For an album that is supposed to deal with the fundamentals of the Christian faith, it is surprising to find an episode about the topic of evolution. That’s not exactly a core doctrine. But is that what the episode is really about? According to the Official Guide, this episode’s theme is actually about “dealing with authority, [and] standing up for your faith.” That definitely makes more sense and fits into the album’s framework, but it seems a little too similar to the episode A Worker Approved in which Robyn has to defend her faith in the classroom. How is this episode different? The episode’s title, Choices, makes the theme of the show a little clearer still. Apparently it is all about a moral dilemma. What is the dilemma? Lucy, probably Odyssey’s smartest student, doesn’t believe in evolution because of her Christianity, therefore she can’t write a report where it will appear that she does endorse evolution. But choosing not to do the school assignment will get her a failing grade in the class. That’s definitely a problem, but as we hear in the end, it’s a problem that could have easily been solved if Lucy had been honest with her teacher from the start.
According to Chris, Lucy’s science teacher likes to show a lot of movies in his class, which already makes me slightly biased against him. I’m fine with having videos shown once in a while in class, but I do not appreciate it when teachers start relying on them a lot. If I could just sit back and watch a video, why is the teacher even there and why am did I even come to class? What’s funny about the videos that Mr. Winthrop shows is that while they claim to have the most recent scientific findings, they sound so antiquated—like the tapes they were recorded on are disintegrating. This shows how unconcerned the school is with providing updated and accurate information to its students. Or maybe they’re simply underfunded. As for Mr. Winthrop, he seems like a nice guy but he confuses me because he doesn’t appear to be a very good judge of character. He knows that his student Lucy is hard worker. She has the highest overall grades in the school district after all. And yet, Mr. Winthrop assumes Lucy doesn’t want to write on evolution for the newspaper because she’s lazy and wants to get out of doing a school assignment. I don’t understand how he could make that assumption given that Lucy has already proven her dedication to school.

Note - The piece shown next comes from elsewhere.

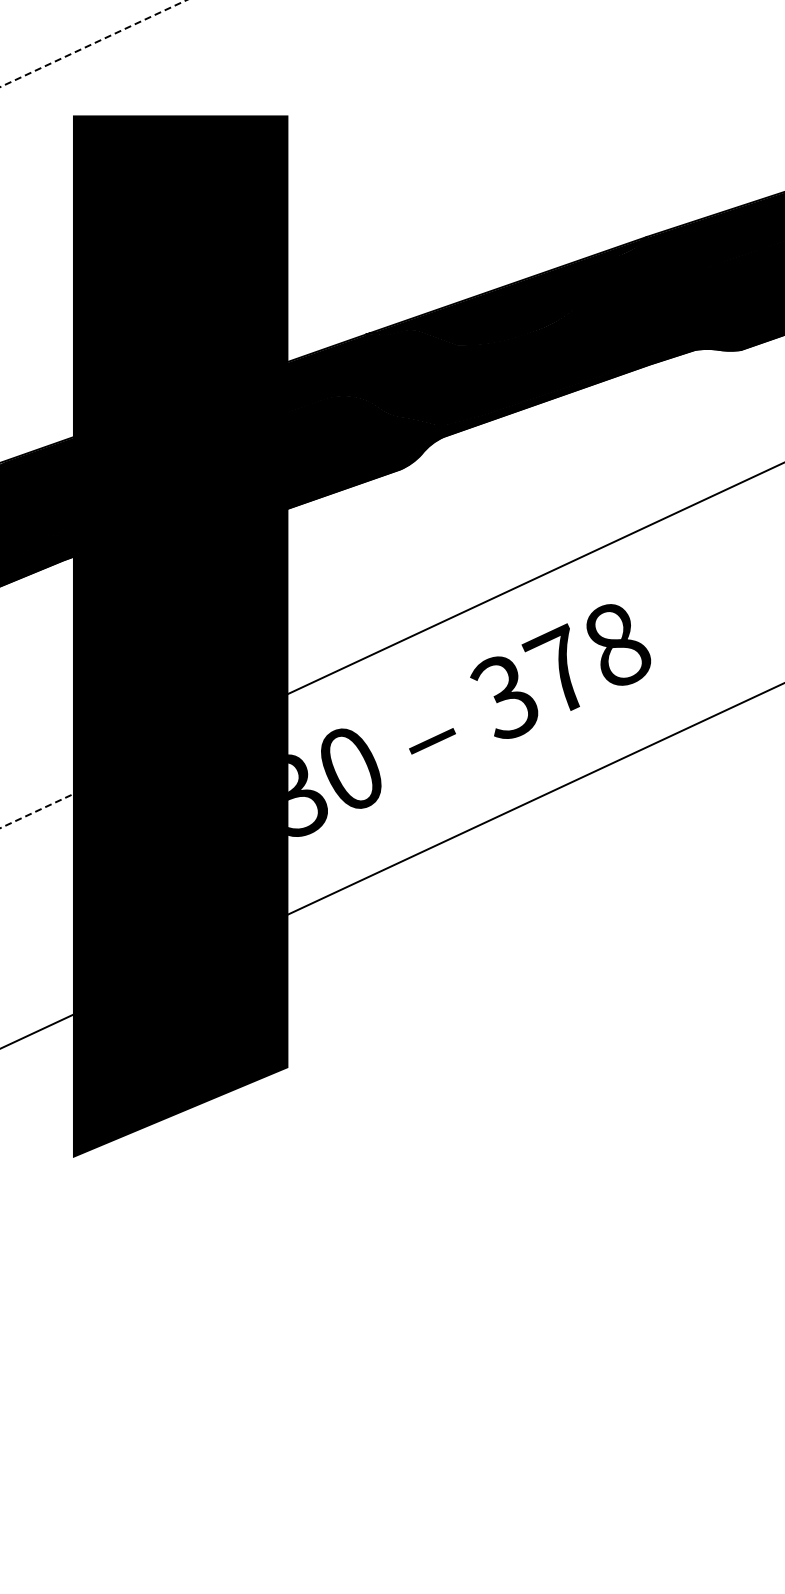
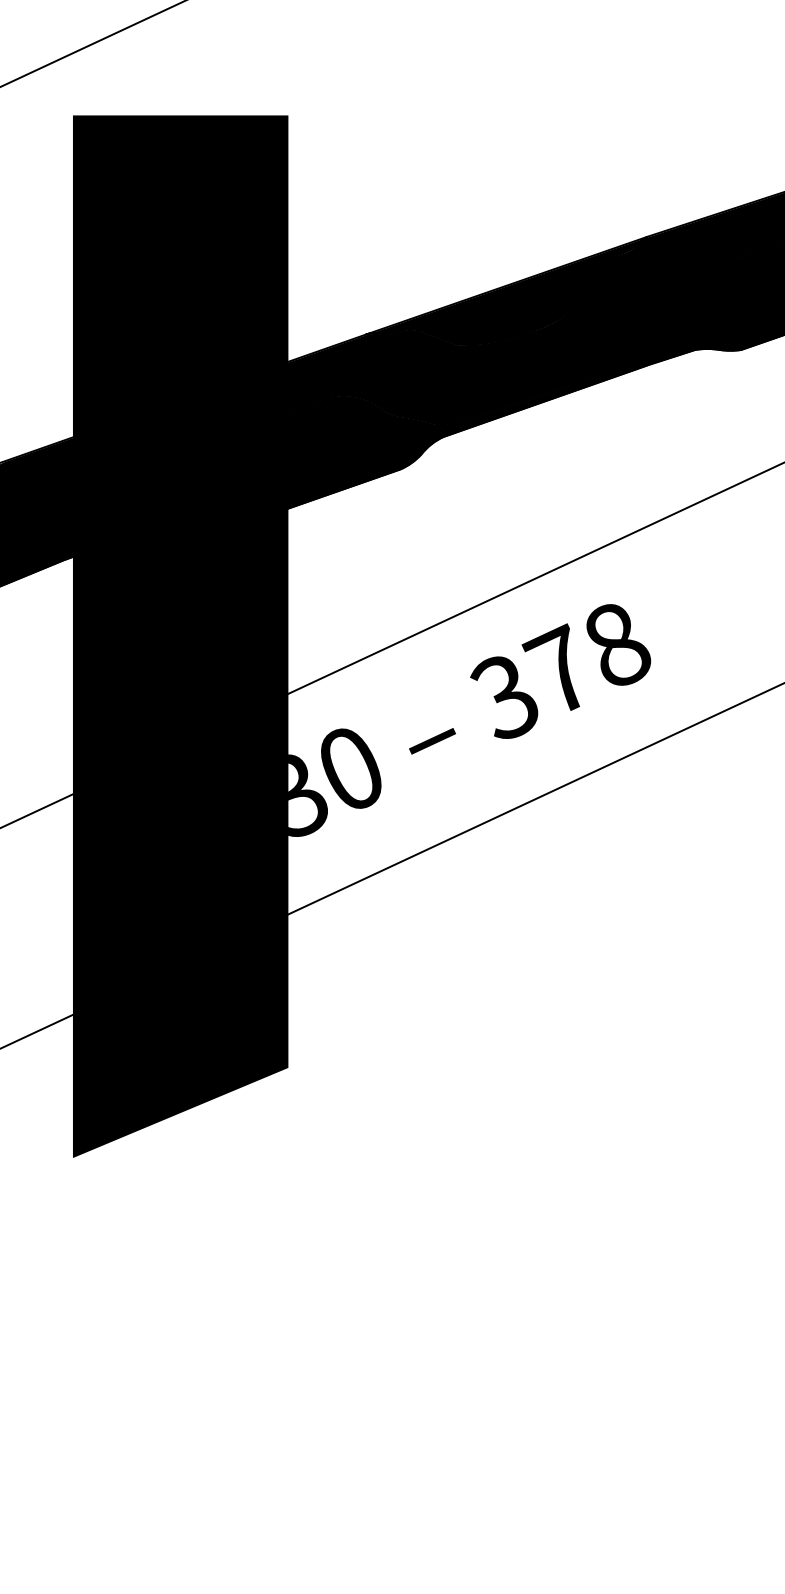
line at (93, 43): dashed -> solid
line at (39, 810): dashed -> solid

I think Lucy’s father made the right choice when he let her decide for herself what to do. This issue is a matter of Lucy’s conscience, so only she knows for sure how she feels. Or does she? Lucy has such a kneejerk reaction towards the topic of evolution that she can’t seem to think straight. Maybe that’s why she isn’t honest with her teacher. Lucy’s stressed-out mind takes her down the rabbit hole to all kinds of possibilities and soon she’s imagining everybody pressuring her to write the report and even Whit yelling, “Anybody who doesn’t know how to make right decisions has no place at Whit’s End!” Christians needs to be careful not to imagine themselves as victims when it isn’t the case. That doesn’t mean Christians aren’t sometimes persecuted, but playing the victim when that isn’t what’s happening devalues instances of actual persecution. On this particular occasion, Lucy imagines herself as a victim of outside pressures, but in reality no one had any intention of suffocating her religious freedom. In the end Lucy makes the right decision, the one we knew she would make all along, and chooses not to violate what she believes is right.
The compromise between Mr. Winthrop and Lucy is for Lucy to write a “Christian perspective on evolution.” That seems rather broad, considering there are many different Christian perspectives on evolution. Is this episode meant to teach an opinion on evolution one way or the other? I don’t know. It’s hard to say. As I understand it, Focus on the Family’s official view is anti-evolution, but they also believe there is room for disagreement on this issue. Lucy says, “I’m a Christian. I don’t believe in evolution.” That could be interpreted in different ways. That could mean she thinks to be a Christian automatically means you must disbelieve in evolution, or it could mean that while it is her personal belief that evolution doesn’t fit into her Christian faith, she wouldn’t have a problem with other Christians believing in it. When I listen to this episode I’m tempted to lean towards the personal approach. Whit says that if you go against what you believe is right, it’s a sin. But he also says that sometimes there is a fine line between right and wrong, and what’s right for some people may be wrong for others. It all depends on someone’s conscience. This episode seems a bit muddled, probably because moral dilemmas themselves can get muddled. In the end it turns out to be just a good episode, not an outstanding one. Compared to others, this episode takes a lot more effort to figure out exactly what it’s really about and what it’s trying to say. It gets 3 out of 5 stars.